**WRITTEN TASK:** Reproduce every one of the items below word for word, keeping each line in its original order and form.

**** LISTED ENTRIES

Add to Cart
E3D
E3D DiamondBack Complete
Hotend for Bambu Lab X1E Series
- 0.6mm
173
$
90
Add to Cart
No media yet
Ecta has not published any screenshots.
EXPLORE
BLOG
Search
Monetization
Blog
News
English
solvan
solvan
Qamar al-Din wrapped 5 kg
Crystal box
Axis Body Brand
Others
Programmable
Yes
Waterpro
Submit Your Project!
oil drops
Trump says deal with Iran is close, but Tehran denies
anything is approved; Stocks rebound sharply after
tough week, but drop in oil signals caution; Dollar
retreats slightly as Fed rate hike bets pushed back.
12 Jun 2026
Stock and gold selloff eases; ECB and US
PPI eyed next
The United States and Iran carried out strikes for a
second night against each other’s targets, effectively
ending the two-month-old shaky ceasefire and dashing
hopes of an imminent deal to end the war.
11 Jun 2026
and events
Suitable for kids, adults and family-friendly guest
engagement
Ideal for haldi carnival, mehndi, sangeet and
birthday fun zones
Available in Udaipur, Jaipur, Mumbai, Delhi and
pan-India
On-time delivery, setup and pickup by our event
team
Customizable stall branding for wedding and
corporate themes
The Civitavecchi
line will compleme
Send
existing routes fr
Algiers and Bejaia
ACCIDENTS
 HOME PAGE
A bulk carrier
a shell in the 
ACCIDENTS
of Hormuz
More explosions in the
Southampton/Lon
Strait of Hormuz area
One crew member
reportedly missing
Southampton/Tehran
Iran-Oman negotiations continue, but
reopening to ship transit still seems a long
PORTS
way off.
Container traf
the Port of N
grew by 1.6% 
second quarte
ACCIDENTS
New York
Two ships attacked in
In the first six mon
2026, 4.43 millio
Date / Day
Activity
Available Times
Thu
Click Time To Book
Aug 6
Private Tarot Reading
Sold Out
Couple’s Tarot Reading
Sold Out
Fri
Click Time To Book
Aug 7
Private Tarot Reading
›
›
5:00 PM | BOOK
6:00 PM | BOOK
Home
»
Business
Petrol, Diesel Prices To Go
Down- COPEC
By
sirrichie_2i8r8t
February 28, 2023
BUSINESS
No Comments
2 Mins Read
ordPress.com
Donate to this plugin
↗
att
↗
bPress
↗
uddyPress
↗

********

**SOLUTION:**
Add to Cart
E3D
E3D DiamondBack Complete
Hotend for Bambu Lab X1E Series
- 0.6mm
173
$
90
Add to Cart
No media yet
Ecta has not published any screenshots.
EXPLORE
BLOG
Search
Monetization
Blog
News
English
solvan
solvan
Qamar al-Din wrapped 5 kg
Crystal box
Axis Body Brand
Others
Programmable
Yes
Waterpro
Submit Your Project!
oil drops
Trump says deal with Iran is close, but Tehran denies
anything is approved; Stocks rebound sharply after
tough week, but drop in oil signals caution; Dollar
retreats slightly as Fed rate hike bets pushed back.
12 Jun 2026
Stock and gold selloff eases; ECB and US
PPI eyed next
The United States and Iran carried out strikes for a
second night against each other’s targets, effectively
ending the two-month-old shaky ceasefire and dashing
hopes of an imminent deal to end the war.
11 Jun 2026
and events
Suitable for kids, adults and family-friendly guest
engagement
Ideal for haldi carnival, mehndi, sangeet and
birthday fun zones
Available in Udaipur, Jaipur, Mumbai, Delhi and
pan-India
On-time delivery, setup and pickup by our event
team
Customizable stall branding for wedding and
corporate themes
The Civitavecchi
line will compleme
Send
existing routes fr
Algiers and Bejaia
ACCIDENTS
 HOME PAGE
A bulk carrier
a shell in the 
ACCIDENTS
of Hormuz
More explosions in the
Southampton/Lon
Strait of Hormuz area
One crew member
reportedly missing
Southampton/Tehran
Iran-Oman negotiations continue, but
reopening to ship transit still seems a long
PORTS
way off.
Container traf
the Port of N
grew by 1.6% 
second quarte
ACCIDENTS
New York
Two ships attacked in
In the first six mon
2026, 4.43 millio
Date / Day
Activity
Available Times
Thu
Click Time To Book
Aug 6
Private Tarot Reading
Sold Out
Couple’s Tarot Reading
Sold Out
Fri
Click Time To Book
Aug 7
Private Tarot Reading
›
›
5:00 PM | BOOK
6:00 PM | BOOK
Home
»
Business
Petrol, Diesel Prices To Go
Down- COPEC
By
sirrichie_2i8r8t
February 28, 2023
BUSINESS
No Comments
2 Mins Read
ordPress.com
Donate to this plugin
↗
att
↗
bPress
↗
uddyPress
↗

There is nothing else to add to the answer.